Bugün basit ama hepimizin bildiği bir olaydan söz edeceğim: Geçenlerde İstanbul Kadıköy'deki Tepe Nautilus alışveriş merkezine gittim. Otoparktan binaya giriyorum... Her zamanki gibi güvenlik kontrolü var.
Çantamı banda koydum. Zırlayan kapıdan geçtim. Tam çantamı alacağım... "Çantanızı açabilir misiniz" dedi güvenlikçi delikanlı.
Allah! Allah! Niye ki? "Sivri bir şey gözüküyor ekranda" dedi. Açtım çantayı... Varlığını çoktan unuttuğum mini penseyi bulup çıkardı. Hani sap kısmında, küçücük el feneri, tornavida ve çakı olan...
"Ee, ne var bunda" dedim. "Kesici aletle içeri giremezsiniz" demez mi? Çantayı ve aleti elinden alıp yürüyen merdivene doğru giderken, "Ne diyorsun sen ya..." dedim kızgınlıkla, "İçeride çakı da satılıyor, koca koca bıçaklar da..."
Güvenlik görevlisi bir an şaşırdı. Bu basit gerçeğin hiç aklına gelmediği belliydi. Bir an düşündükten sonra ne dese beğenirsiniz: "O başka..."
"Hadi oradan, nesi başka" deyip yoluma devam ettim.
Bu konuyu yazmaya karar verdiğimde o mini çakının boyunu ölçtüm: 3,5 santimetre.
Düşünebiliyor musunuz; güvenliği sağlayacağız diye 3,5 santimlik çakıyı dert ediyorlar ama içerideki mağazalarda 25 santimetrelik ekmek bıçağı satılıyor. Lokantada döner bıçağı var.
Not: Bu olayda ekrandan çantalara bakan kızı takdir ettim. Çünkü minicik çakıyı bile gördü. Keşke havaalanı güvenliğine alınsa...
***
AVM girişlerindeki özel güvenlikçiler, hangi kurallara göre işlerini yapıyor; onu da anlamak mümkün değil.
Mesela Levent
Kanyon'dakiler kendilerini havaalanı güvenliğiyle karıştırıyor. Sanki o kapıdan geçince
New York uçağına bineceğiz...
Kim öğrettiyse, asık bir suratla kapının tam karşısında dikilip, "
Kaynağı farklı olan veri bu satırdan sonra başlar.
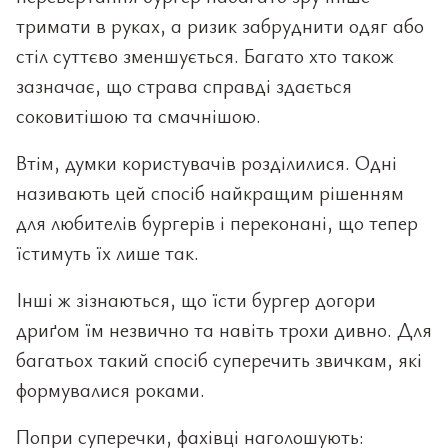
тримати в руках, а ризик забруднити одяг або
стіл суттєво зменшується. Багато хто також
зазначає, що страва справді здається
соковитішою та смачнішою.
Втім, думки користувачів розділилися. Одні
називають цей спосіб найкращим рішенням
для любителів бургерів і переконані, що тепер
їстимуть їх лише так.
Інші ж зізнаються, що їсти бургер догори
дриґом їм незвично та навіть трохи дивно. Для
багатьох такий спосіб суперечить звичкам, які
формувалися роками.
Попри суперечки, фахівці наголошують: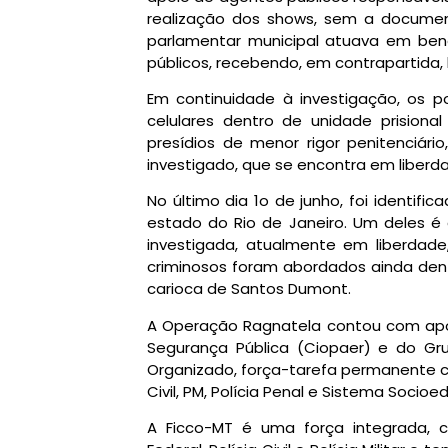
realização dos shows, sem a documen
parlamentar municipal atuava em ben
públicos, recebendo, em contrapartida, 
Em continuidade à investigação, os po
celulares dentro de unidade prisiona
presídios de menor rigor penitenciári
investigado, que se encontra em liberd
No último dia 1o de junho, foi identifi
estado do Rio de Janeiro. Um deles é c
investigada, atualmente em liberdad
criminosos foram abordados ainda den
carioca de Santos Dumont.
A Operação Ragnatela contou com apo
Segurança Pública (Ciopaer) e do G
Organizado, força-tarefa permanente con
Civil, PM, Polícia Penal e Sistema Socioe
A Ficco-MT é uma força integrada, co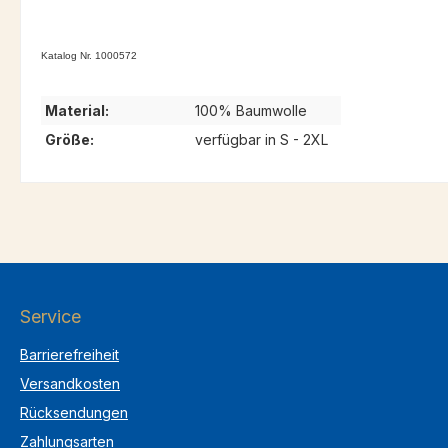
Katalog Nr. 1000572
Material:
100% Baumwolle
Größe:
verfügbar in S - 2XL
Service
Barrierefreiheit
Versandkosten
Rücksendungen
Zahlungsarten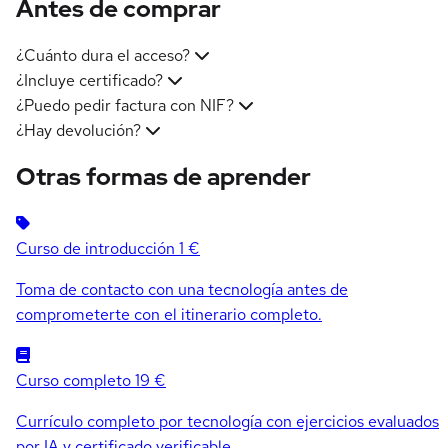
Antes de comprar
¿Cuánto dura el acceso?
¿Incluye certificado?
¿Puedo pedir factura con NIF?
¿Hay devolución?
Otras formas de aprender
Curso de introducción
1 €
Toma de contacto con una tecnología antes de
comprometerte con el itinerario completo.
Curso completo
19 €
Currículo completo por tecnología con ejercicios evaluados
por IA y certificado verificable.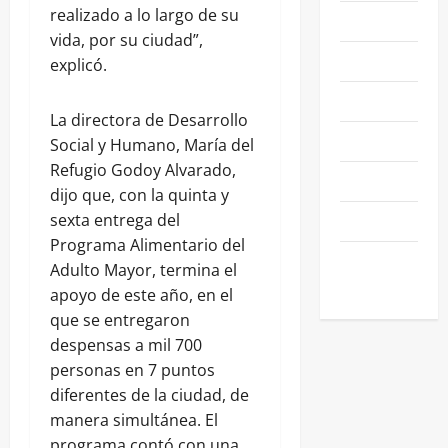
realizado a lo largo de su
NACIONALES
vida, por su ciudad”,
NEGOCIOS
explicó.
POLÍTICA
La directora de Desarrollo
SALAMANCA
Social y Humano, María del
Refugio Godoy Alvarado,
SALUD
dijo que, con la quinta y
SEGURIDAD
sexta entrega del
Programa Alimentario del
SIN
Adulto Mayor, termina el
CATEGORIA
apoyo de este año, en el
que se entregaron
despensas a mil 700
personas en 7 puntos
diferentes de la ciudad, de
manera simultánea. El
programa contó con una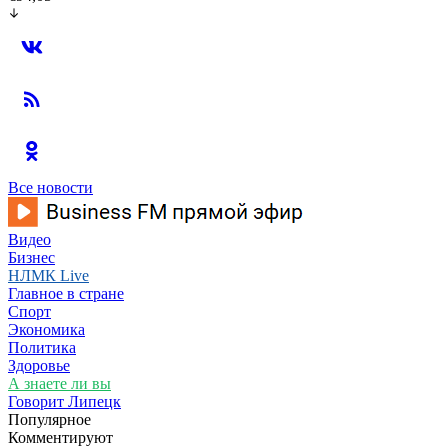
Все новости
Видео
Бизнес
НЛМК Live
Главное в стране
Спорт
Экономика
Политика
Здоровье
А знаете ли вы
Говорит Липецк
Популярное
Комментируют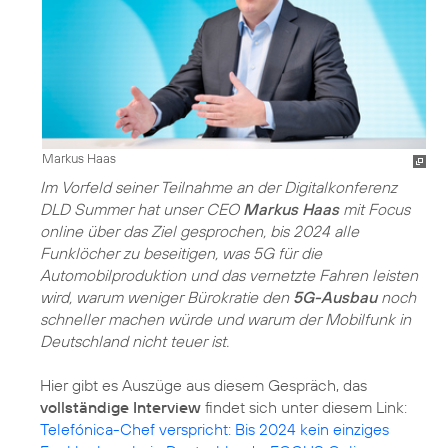
Markus Haas
Im Vorfeld seiner Teilnahme an der Digitalkonferenz
DLD Summer hat unser CEO
Markus Haas
mit Focus
online über das Ziel gesprochen, bis 2024 alle
Funklöcher zu beseitigen, was 5G für die
Automobilproduktion und das vernetzte Fahren leisten
wird, warum weniger Bürokratie den
5G-Ausbau
noch
schneller machen würde und warum der Mobilfunk in
Deutschland nicht teuer ist.
Hier gibt es Auszüge aus diesem Gespräch, das
vollständige Interview
findet sich unter diesem Link:
Telefónica-Chef verspricht: Bis 2024 kein einziges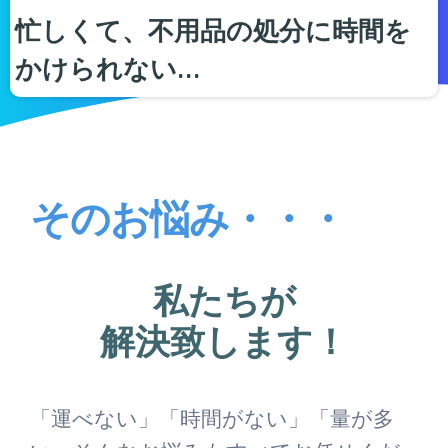
忙しくて、不用品の処分に時間を
かけられない…
そのお悩み・・・
私たちが
解決致します！
「運べない」「時間がない」「量が多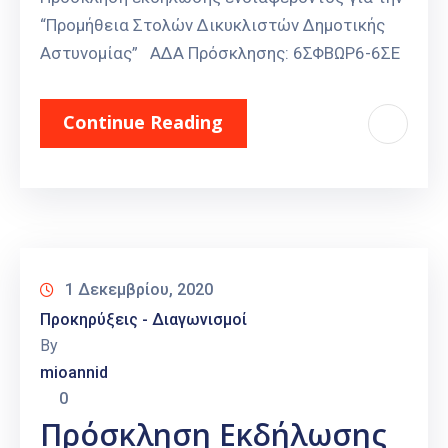
“Προμήθεια Στολών Δικυκλιστών Δημοτικής
Αστυνομίας” ΑΔΑ Πρόσκλησης: 6ΣΦΒΩΡ6-6ΣΕ
Continue Reading
1 Δεκεμβρίου, 2020
Προκηρύξεις - Διαγωνισμοί
By
mioannid
0
Πρόσκληση Εκδήλωσης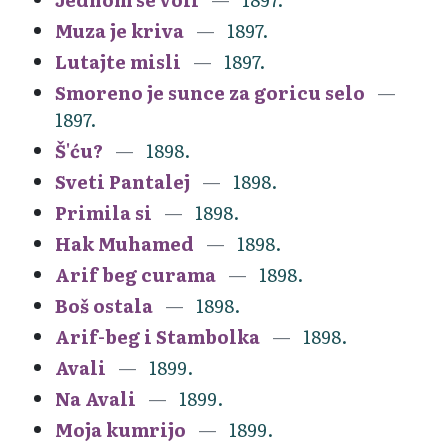
Muza je kriva
1897.
Lutajte misli
1897.
Smoreno je sunce za goricu selo
1897.
Š'ću?
1898.
Sveti Pantalej
1898.
Primila si
1898.
Hak Muhamed
1898.
Arif beg curama
1898.
Boš ostala
1898.
Arif-beg i Stambolka
1898.
Avali
1899.
Na Avali
1899.
Moja kumrijo
1899.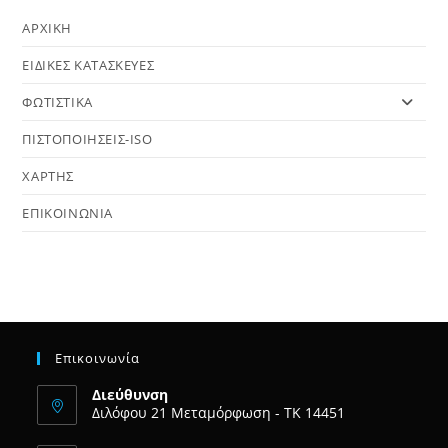
ΑΡΧΙΚΗ
ΕΙΔΙΚΕΣ ΚΑΤΑΣΚΕΥΕΣ
ΦΩΤΙΣΤΙΚΑ
ΠΙΣΤΟΠΟΙΗΣΕΙΣ-ISO
ΧΑΡΤΗΣ
ΕΠΙΚΟΙΝΩΝΙΑ
Επικοινωνία
Διεύθυνση
Διλόφου 21 Μεταμόρφωση - ΤΚ 14451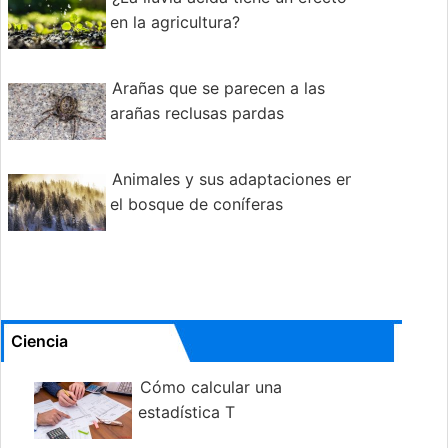
en la agricultura?
Arañas que se parecen a las
arañas reclusas pardas
Animales y sus adaptaciones en
el bosque de coníferas
Ciencia
Cómo calcular una
estadística T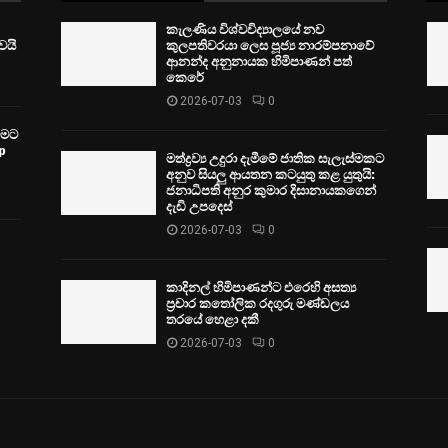
කැලණිය විශ්වවිද්‍යාලයේ නව
ෙයි
කුලපතිවරයා ලෙස පූජ්‍ය නාරම්පනාවේ
ආනන්ද අනුනායක හිමිපාණන් පත්
කෙරේ
2026-07-03
0
වීමට
p
මත්ද්‍රව්‍ය උදුරා දැමීමේ ජාතික සැලැස්මකට
අනුව සියලු ආයතන කටයුතු කළ යුතුයි:
ජනාධිපති අනුර කුමාර දිසානායකගෙන්
දැඩි උපදෙස්
2026-07-03
0
කාදිනල් හිමිපාණන්ට එරෙහි අසත්‍ය
ප්‍රචාර කතෝලික රදගුරු මණ්ඩලය
තරයේ හෙළා දකී
2026-07-03
0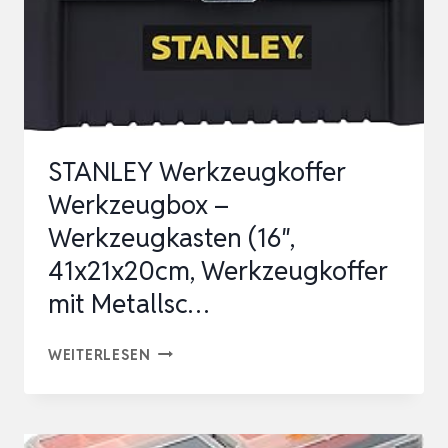
STANLEY Werkzeugkoffer
Werkzeugbox –
Werkzeugkasten (16″,
41x21x20cm, Werkzeugkoffer
mit Metallsc…
STANLEY
WEITERLESEN
WERKZEUGKOFFER
WERKZEUGBOX
–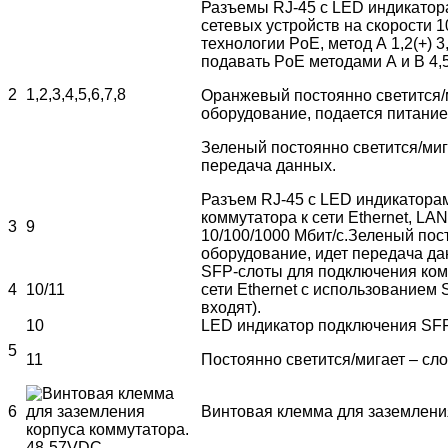
Разъемы RJ-45 с LED индикатор
сетевых устройств на скорости 1
технологии PoE, метод А 1,2(+) 3
подавать PoE методами А и В 4,5(+
2
1,2,3,4,5,6,7,8
Оранжевый постоянно светится/
оборудование, подается питание
Зеленый постоянно светится/миг
передача данных.
Разъем RJ-45 с LED индикатора
коммутатора к сети Ethernet, LA
3
9
10/100/1000 Мбит/с.Зеленый пос
оборудование, идет передача да
SFP-слоты для подключения комм
4
10/11
сети Ethernet с использованием 
входят).
10
LED индикатор подключения SFP
5
11
Постоянно светится/мигает – сл
6
Винтовая клемма для заземлени
48-57VDC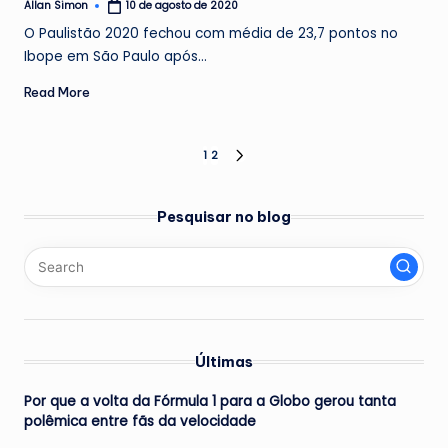
Allan Simon
10 de agosto de 2020
Posted
by
O Paulistão 2020 fechou com média de 23,7 pontos no
Ibope em São Paulo após…
Read More
Paginação
1
2
NEXT
PAGE
de
Pesquisar no blog
posts
Últimas
Por que a volta da Fórmula 1 para a Globo gerou tanta
polêmica entre fãs da velocidade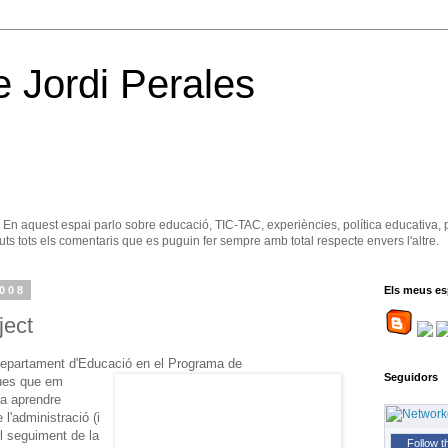
e Jordi Perales
. En aquest espai parlo sobre educació, TIC-TAC, experiències, política educativa, 
ts tots els comentaris que es puguin fer sempre amb total respecte envers l'altre.
2008
Els meus es
ject
 Departament d'Educació en el Programa de
Seguidors
ques que em
 a aprendre
l'administració (i
el seguiment de la
Follow t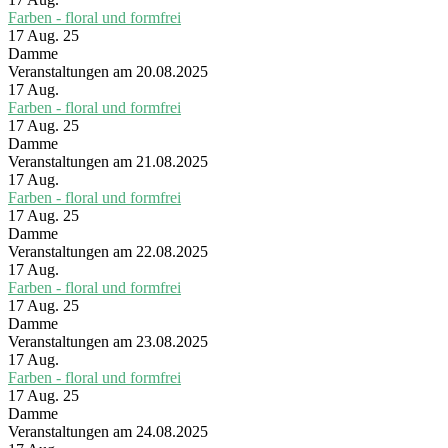
Farben - floral und formfrei
17 Aug. 25
Damme
Veranstaltungen am 20.08.2025
17
Aug.
Farben - floral und formfrei
17 Aug. 25
Damme
Veranstaltungen am 21.08.2025
17
Aug.
Farben - floral und formfrei
17 Aug. 25
Damme
Veranstaltungen am 22.08.2025
17
Aug.
Farben - floral und formfrei
17 Aug. 25
Damme
Veranstaltungen am 23.08.2025
17
Aug.
Farben - floral und formfrei
17 Aug. 25
Damme
Veranstaltungen am 24.08.2025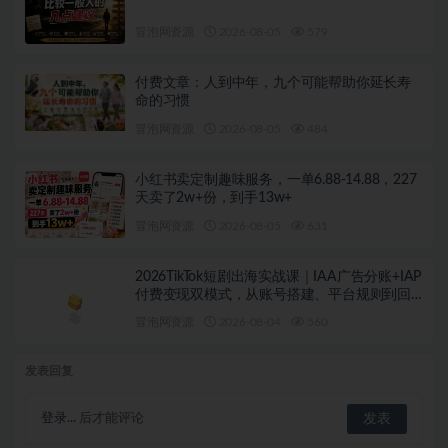
冒泡网资源
2026-08-05
579
付费文章：人到中年，九个可能帮助你延长寿
命的习惯
冒泡网资源
2026-08-05
484
小红书卖定制趣味服务，一单6.88-14.88，227
天卖了2w+份，到手13w+
冒泡网资源
2026-08-05
631
2026TikTok短剧出海实战课｜IAA广告分账+IAP
付费变现双模式，从账号搭建、平台规则到回
款全流程落地教程
冒泡网资源
2026-08-04
560
发表回复
登录...
后才能评论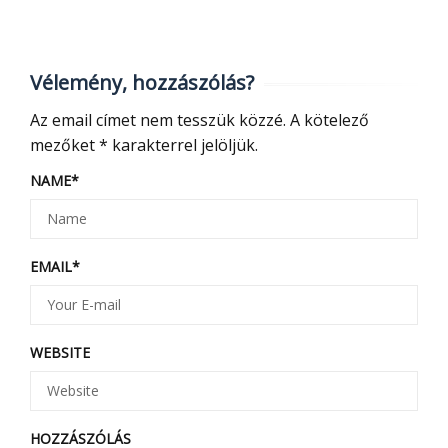
Vélemény, hozzászólás?
Az email címet nem tesszük közzé.
A kötelező
mezőket
*
karakterrel jelöljük.
NAME
*
EMAIL
*
WEBSITE
HOZZÁSZÓLÁS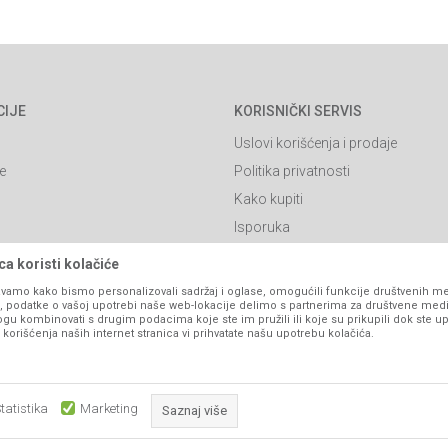
CIJE
KORISNIČKI SERVIS
Uslovi korišćenja i prodaje
e
Politika privatnosti
Kako kupiti
Isporuka
Click & Collect
a koristi kolačiće
Načini plaćanja
vamo kako bismo personalizovali sadržaj i oglase, omogućili funkcije društvenih medi
ko, podatke o vašoj upotrebi naše web-lokacije delimo s partnerima za društvene medi
itanja
Plaćanje karticama
ogu kombinovati s drugim podacima koje ste im pružili ili koje su prikupili dok ste up
orišćenja naših internet stranica vi prihvatate našu upotrebu kolačića.
Web kredit Raiffeisen banke
l
Pravo na odustajanje
Reklamacije
tatistika
Marketing
Saznaj više
Povraćaj sredstava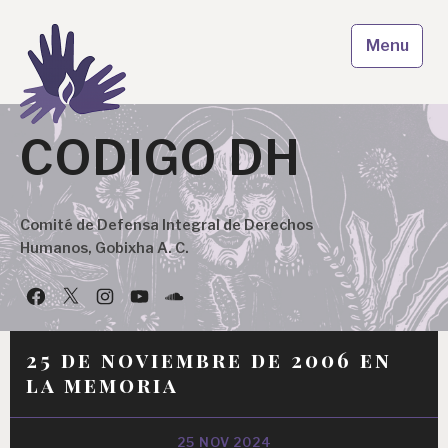
Skip
to
Menu
content
CODIGO DH
Comité de Defensa Integral de Derechos
Humanos, Gobixha A. C.
Facebook
Twitter
Instagram
YouTube
Podcast
25 de noviembre de 2006 en
la memoria
25 NOV 2024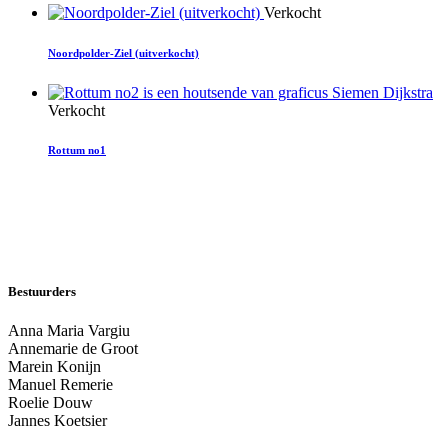
Verkocht
Noordpolder-Ziel (uitverkocht)
Verkocht
Rottum no1
Bestuurders
Anna Maria Vargiu
Annemarie de Groot
Marein Konijn
Manuel Remerie
Roelie Douw
Jannes Koetsier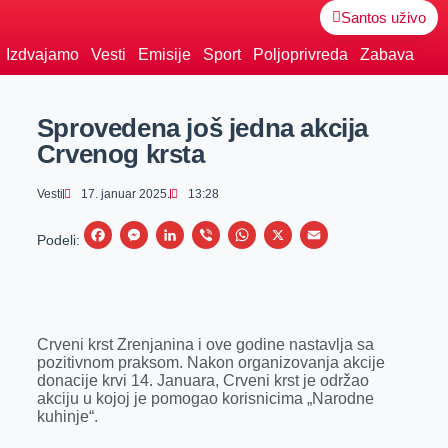
Santos uživo
Izdvajamo
Vesti
Emisije
Sport
Poljoprivreda
Zabava
Sprovedena još jedna akcija
Crvenog krsta
Vesti
17. januar 2025.
13:28
F
M
L
V
W
X
E
Podeli:
a
e
i
i
h
m
c
s
n
b
a
a
e
s
k
e
t
i
Crveni krst Zrenjanina i ove godine nastavlja sa
b
e
e
r
s
l
pozitivnom praksom. Nakon organizovanja akcije
o
n
d
A
donacije krvi 14. Januara, Crveni krst je održao
akciju u kojoj je pomogao korisnicima „Narodne
o
g
I
p
kuhinje“.
k
e
n
p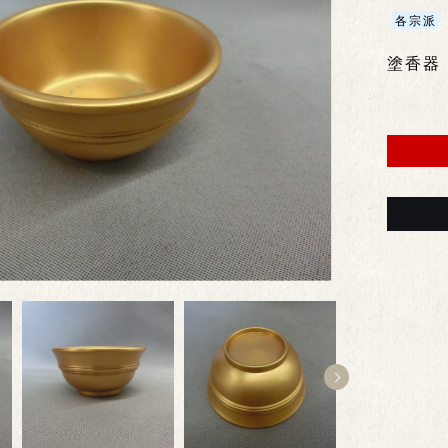
各宗派
塗香器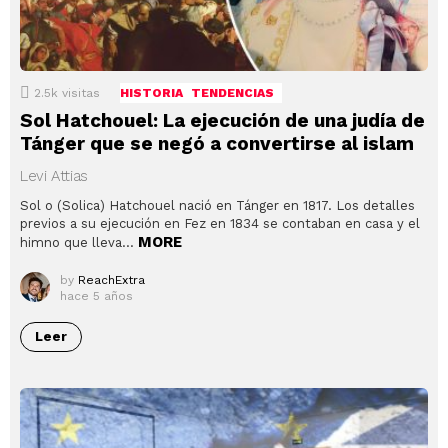
2.5k
visitas
HISTORIA
TENDENCIAS
Sol Hatchouel: La ejecución de una judía de
Tánger que se negó a convertirse al islam
Levi Attias
Sol o (Solica) Hatchouel nació en Tánger en 1817. Los detalles
previos a su ejecución en Fez en 1834 se contaban en casa y el
MORE
himno que lleva…
by
ReachExtra
hace 5 años
Leer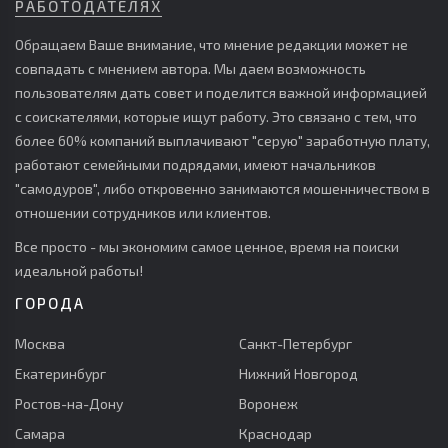
РАБОТОДАТЕЛЯХ
Обращаем Ваше внимание, что мнение редакции может не
совпадать с мнением автора. Мы даем возможность
пользователям дать совет и поделится важной информацией
с соискателями, которые ищут работу. Это связано с тем, что
более 60% компаний выплачивают "серую" заработную плату,
работают семейными подрядами, имеют начальников
"самодуров", либо откровенно занимаются мошенничеством в
отношении сотрудников или клиентов.
Все просто - мы экономим самое ценное, время на поиски
идеальной работы!
ГОРОДА
Москва
Санкт-Петербург
Екатеринбург
Нижний Новгород
Ростов-на-Дону
Воронеж
Самара
Краснодар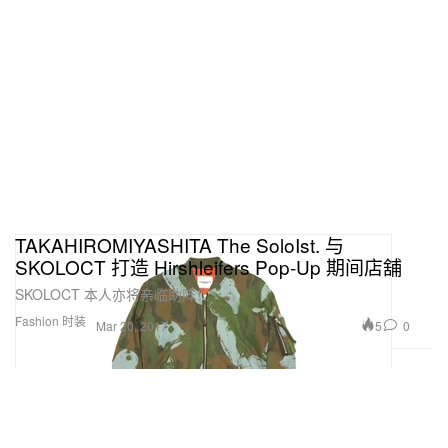
TAKAHIROMIYASHITA The SoloIst. 与
SKOLOCT 打造 Hirshleifers Pop-Up 期间店舖
SKOLOCT 本人亦将亲临助阵！
Fashion 时装
5
0
Mar 20, 2017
Cebinizdeki metalleri boşaltın lütfen" diye emir verircesine konuşuyorlar. Kapıdan geçerken "ötmeseniz" bile, orada durmakta devam ediyorlar.
Birkaç kere, "
Sen çekil bakalım önümden..." derken, şöyle kolumla hafifçe kenara ittim, çok şaşırdılar. Şuursuz burjuvalar bu çocukların orada lök gibi durmalarına hiç itiraz etmediği için, böyle bir jeste çok şaşırdılar.
Eğer paltonun, ceketin köşesinde bir lira kaldıysa... Dütttt diye bir ses... "
Ceplerinizi kontrol edip bir daha geçin lütfen..." ('Lütfen'e aldanmayın, '
lan' yerine kullanılıyor.)
Kapının hassasiyetini en yüksek seviyeye ayarlamışlar. Metal düğmelere bile ötüyor. Ondan sonrası
elle kontrol. Bir şey çıkmıyor tabii... (Çünkü
tabanca olsa, mübarek deli gibi öter.)
Ee, ne yapıldı şimdi? Ötüyorsam üstümde bir şeyler olmalı. Ama yok işte... Madem yok, kıla tüye niye ötüyor o kapı?
Numarayı anladınız değil mi? Bütün amaç "
Kanyon'un güvenliği çok iyi" imajını vermek. O kadar.
Geçen gün
Tahtakale'ye gittim. Binlerce insan alışverişte... Kontrol filan yok; hiçbir şey de olmuyor. (Sivil polisler var elbette.) Günün birinde, aynı askerde olduğu gibi, güvenlikçinin teki kafayı sıyıracak; o zaman göreceğiz AVM kapısının halini.
***
Bütün bunlar, normallik maskesi ardına saklanmış
saçmalıklar... Çünkü orası uçak değil; saldırıda kullanılabilecek aletler zaten içerde satılıyor. Niyeti bozan, alır bir tane, ne yapacaksa yapar.
AVM kapılarındaki bu tip denetimlerin, gerçek bir güvenlik tedbiriyle hiçbir alakası yok yani... Uygulamalar sıradan vatandaş üzerinde bir tür
tahakküm kurmaktan öteye gitmiyor.
Onca AVM gezdim, bugüne kadar, suç işlemek amacıyla gelmiş birisini kapıda durdurduklarına hiç şahit olmadım. Sadece
berduşları geri çeviriyorlar; o kadar. Yalan mı?